Extract Start Marker

Re: Formats, schemas, vocabularies, data models and section 7.4 of the Best Practices document from Laufer on 2015-01-22 (public-dwbp-wg@w3.org from January 2015)

From: Laufer <laufer@globo.com>
Date: Thu, 22 Jan 2015 06:53:51 -0200
To: Antoine Isaac <aisaac@few.vu.nl>
Cc: "public-dwbp-wg@w3.org" <public-dwbp-wg@w3.org>
Message-ID: <CA+pXJigzFeLfRmu_tr2+p5FKaYMXAKF6otT=tOe79exdsq+P9g@mail.gmail.com>
+1 to Antoine

Best Regards,
Laufer

Em quinta-feira, 22 de janeiro de 2015, Antoine Isaac <aisaac@few.vu.nl>
escreveu:

> Dear Joao Paolo, Carlos,
>
> I agree with your concerns. This have been voiced many times, and the
> 'technology neutral' focus does make it more visible, but, I think doesn't
> change much. The situation is a bit messy in the Linked Data world alone.
>
> I won't discuss data formats now, because that's not the point of 7.4 (it
> may be very useful to have the discussion for other sections though; I just
> don't have the time).
>
> My issue about what Joao Paolo describes as 'schemas' (and what suggests
> to call 'data models') is that it misses a part of what is called
> 'vocabularies' in the Linked Data world (and in other communities). Using
> the same point as in an earlier email: do you think that the ISO language
> codes are a schema (or a data model) of their own?

Extract End Marker
Data extract Start Marker

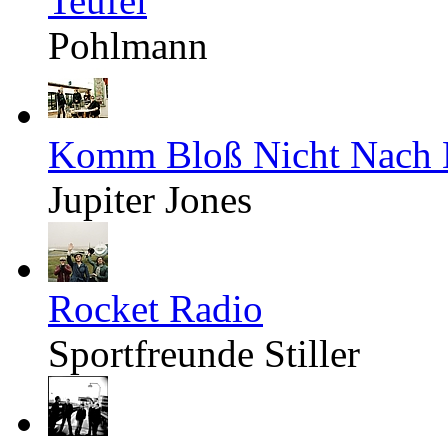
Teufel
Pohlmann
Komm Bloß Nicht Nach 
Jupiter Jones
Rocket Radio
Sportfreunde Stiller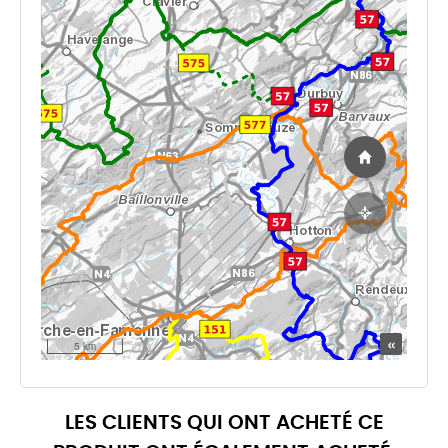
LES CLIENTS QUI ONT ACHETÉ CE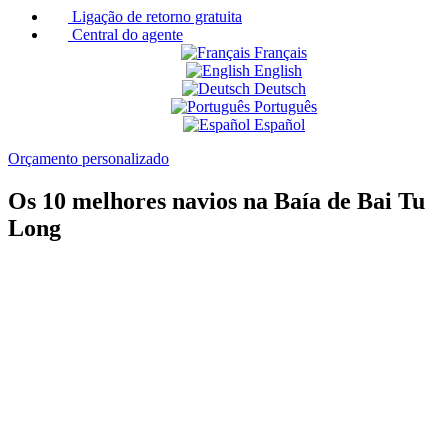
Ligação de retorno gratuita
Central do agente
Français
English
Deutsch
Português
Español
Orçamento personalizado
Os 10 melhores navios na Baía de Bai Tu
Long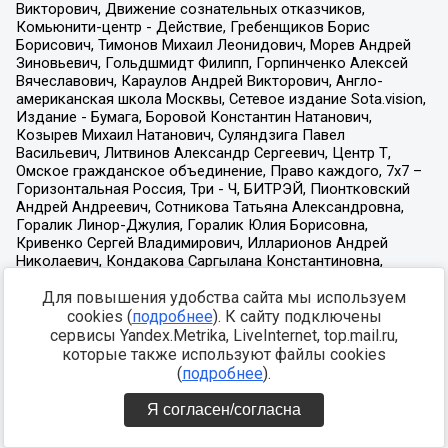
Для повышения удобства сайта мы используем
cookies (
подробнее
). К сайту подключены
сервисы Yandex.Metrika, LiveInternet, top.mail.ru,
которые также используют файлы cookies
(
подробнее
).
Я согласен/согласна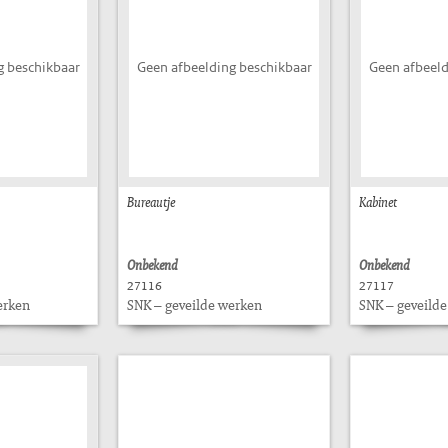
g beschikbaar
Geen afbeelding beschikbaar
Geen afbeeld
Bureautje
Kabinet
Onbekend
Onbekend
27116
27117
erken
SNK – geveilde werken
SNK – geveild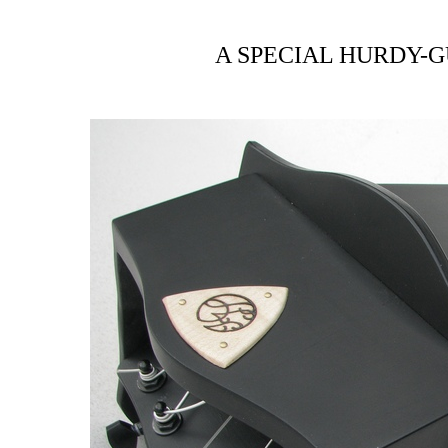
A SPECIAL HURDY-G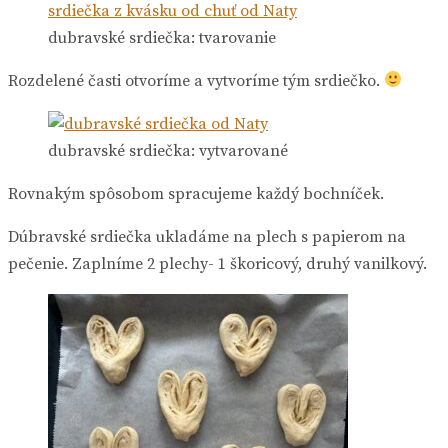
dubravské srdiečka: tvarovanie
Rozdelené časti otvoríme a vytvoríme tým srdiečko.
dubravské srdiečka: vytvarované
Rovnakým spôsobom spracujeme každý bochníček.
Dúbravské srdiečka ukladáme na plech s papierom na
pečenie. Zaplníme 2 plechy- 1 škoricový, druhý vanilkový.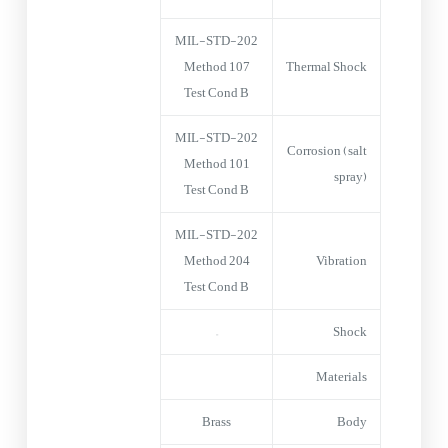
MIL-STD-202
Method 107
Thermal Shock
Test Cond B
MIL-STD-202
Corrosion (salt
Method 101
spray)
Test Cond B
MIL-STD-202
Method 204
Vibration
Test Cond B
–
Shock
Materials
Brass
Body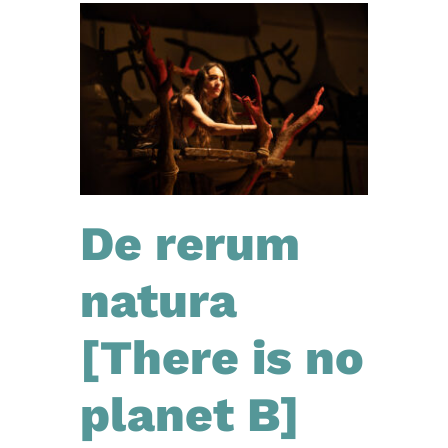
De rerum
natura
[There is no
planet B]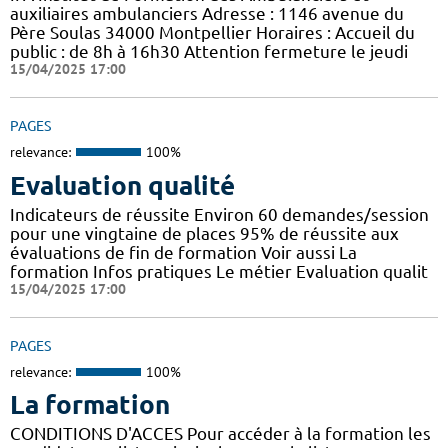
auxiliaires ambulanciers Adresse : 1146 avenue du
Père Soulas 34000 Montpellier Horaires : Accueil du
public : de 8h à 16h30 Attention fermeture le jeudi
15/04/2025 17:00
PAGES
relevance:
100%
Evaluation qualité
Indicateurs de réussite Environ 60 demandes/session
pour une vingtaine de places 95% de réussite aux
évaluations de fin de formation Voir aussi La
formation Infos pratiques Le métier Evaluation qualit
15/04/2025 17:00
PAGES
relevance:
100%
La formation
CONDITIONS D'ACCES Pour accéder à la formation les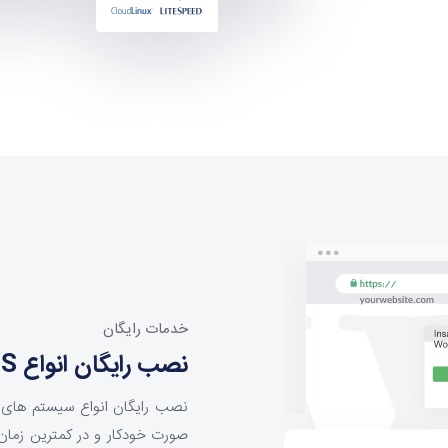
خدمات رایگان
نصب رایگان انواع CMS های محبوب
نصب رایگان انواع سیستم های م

Data extract End Marker
Data extract Start Marker

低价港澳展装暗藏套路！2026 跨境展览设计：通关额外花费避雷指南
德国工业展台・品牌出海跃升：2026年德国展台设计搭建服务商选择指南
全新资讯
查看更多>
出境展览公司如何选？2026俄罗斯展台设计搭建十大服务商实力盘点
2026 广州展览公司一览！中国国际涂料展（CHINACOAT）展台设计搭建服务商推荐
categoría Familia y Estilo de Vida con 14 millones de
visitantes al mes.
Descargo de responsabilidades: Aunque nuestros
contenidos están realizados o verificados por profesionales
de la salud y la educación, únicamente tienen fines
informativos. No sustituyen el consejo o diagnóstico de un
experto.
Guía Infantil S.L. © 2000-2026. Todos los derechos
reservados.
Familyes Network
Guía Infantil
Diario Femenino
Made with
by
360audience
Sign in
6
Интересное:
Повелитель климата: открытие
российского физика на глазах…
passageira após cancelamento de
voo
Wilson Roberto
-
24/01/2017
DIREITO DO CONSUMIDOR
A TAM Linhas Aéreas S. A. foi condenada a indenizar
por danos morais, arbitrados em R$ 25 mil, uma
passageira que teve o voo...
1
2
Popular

Data extract End Marker
Data extract Start Marker

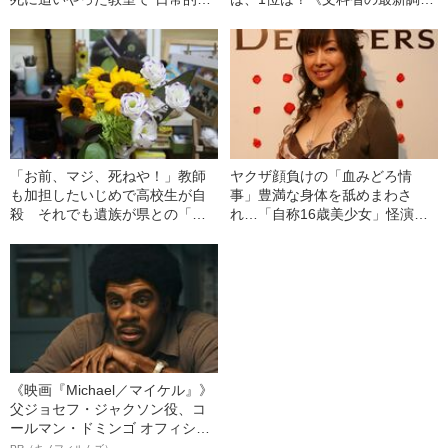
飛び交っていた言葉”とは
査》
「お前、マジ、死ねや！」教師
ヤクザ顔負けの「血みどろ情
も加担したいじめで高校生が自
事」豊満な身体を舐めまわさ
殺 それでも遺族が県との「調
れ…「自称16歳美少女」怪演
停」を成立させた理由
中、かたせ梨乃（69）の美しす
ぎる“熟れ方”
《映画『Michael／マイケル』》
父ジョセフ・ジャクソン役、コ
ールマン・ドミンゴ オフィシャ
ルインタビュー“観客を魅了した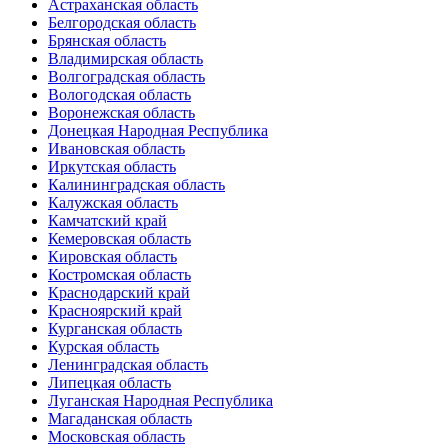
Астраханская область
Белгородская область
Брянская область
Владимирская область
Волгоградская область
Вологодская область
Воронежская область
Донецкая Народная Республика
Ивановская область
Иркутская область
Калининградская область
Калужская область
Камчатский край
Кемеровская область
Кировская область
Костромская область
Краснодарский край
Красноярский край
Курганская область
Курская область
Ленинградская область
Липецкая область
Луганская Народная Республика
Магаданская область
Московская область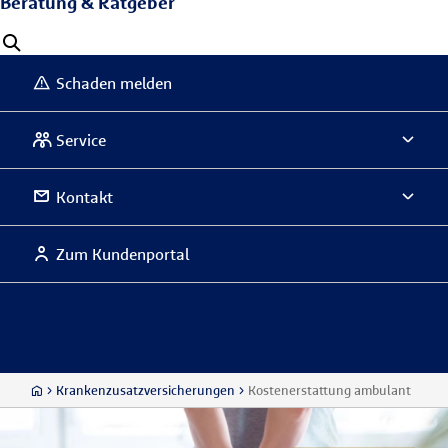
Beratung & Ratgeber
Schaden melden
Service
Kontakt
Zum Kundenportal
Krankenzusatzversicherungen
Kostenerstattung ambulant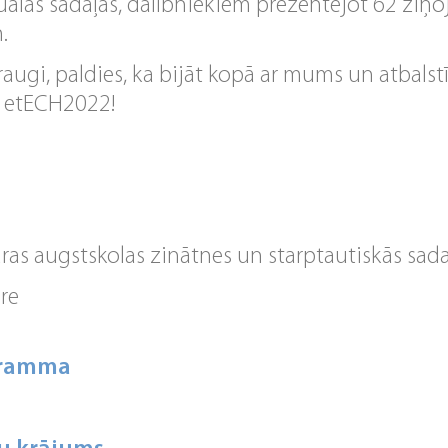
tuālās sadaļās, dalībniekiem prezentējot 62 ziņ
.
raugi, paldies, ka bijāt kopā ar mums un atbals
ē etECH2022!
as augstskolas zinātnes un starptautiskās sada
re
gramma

Data extract End Marker

#### Exercise aim
In the email, which example does Antoine Isaac ask about to question whether something counts as a schema or data model of its own? The rows are separate material from the email.

#### Response
The ISO language codes.